Improving the evaluation of samplers on multi-modal targets
Louis Grenioux, Maxence Noble, Marylou Gabrié
TL;DR
The paper addresses the challenge of evaluating samplers on multi-modal targets, where mode discovery and accurate mode-weight estimation are hard in high dimensions. It proposes a synthetic, dimension- and separation-controlled benchmark based on a bi-modal Gaussian mixture and introduces a mode-weight metric to quantify sampler performance, enabling interpretable diagnostics across methods. Across local MCMC, importance sampling, variational inference, annealed methods, and diffusion-based approaches, the study finds that annealing-based samplers (SMC, Replica Exchange) robustly recover mode proportions in moderate settings, while diffusion-based methods (SLIPS, DDS) show promise with careful tuning, whereas vanilla MCMC/IS/VI struggle as separation and dimension grow. The framework offers practical insights for diagnosing sampler strengths and guiding robust, scalable development for multi-modal sampling tasks.
Abstract
Addressing multi-modality constitutes one of the major challenges of sampling.
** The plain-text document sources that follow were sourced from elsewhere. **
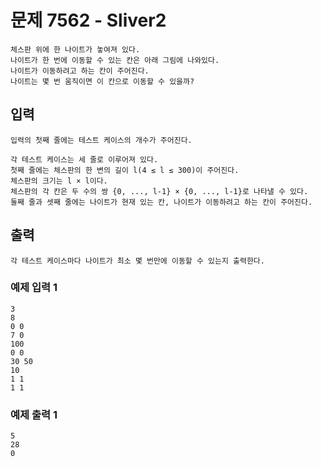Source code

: # 문제 7562 - Sliver2
    체스판 위에 한 나이트가 놓여져 있다. 
    나이트가 한 번에 이동할 수 있는 칸은 아래 그림에 나와있다. 
    나이트가 이동하려고 하는 칸이 주어진다. 
    나이트는 몇 번 움직이면 이 칸으로 이동할 수 있을까?

## 입력
    입력의 첫째 줄에는 테스트 케이스의 개수가 주어진다.
    
    각 테스트 케이스는 세 줄로 이루어져 있다. 
    첫째 줄에는 체스판의 한 변의 길이 l(4 ≤ l ≤ 300)이 주어진다. 
    체스판의 크기는 l × l이다. 
    체스판의 각 칸은 두 수의 쌍 {0, ..., l-1} × {0, ..., l-1}로 나타낼 수 있다. 
    둘째 줄과 셋째 줄에는 나이트가 현재 있는 칸, 나이트가 이동하려고 하는 칸이 주어진다.

## 출력
    각 테스트 케이스마다 나이트가 최소 몇 번만에 이동할 수 있는지 출력한다.

### 예제 입력 1
    3
    8
    0 0
    7 0
    100
    0 0
    30 50
    10
    1 1
    1 1
### 예제 출력 1
    5
    28
    0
In this reflection paper, we advocate for a more systematic evaluation of samplers towards two sources of difficulty that are mode separation and dimension. For this, we propose a synthetic experimental setting that we illustrate on a selection of samplers, focusing on the challenging criterion of recovery of the mode relative importance. These evaluations are crucial to diagnose the potential of samplers to handle multi-modality and therefore to drive progress in the field.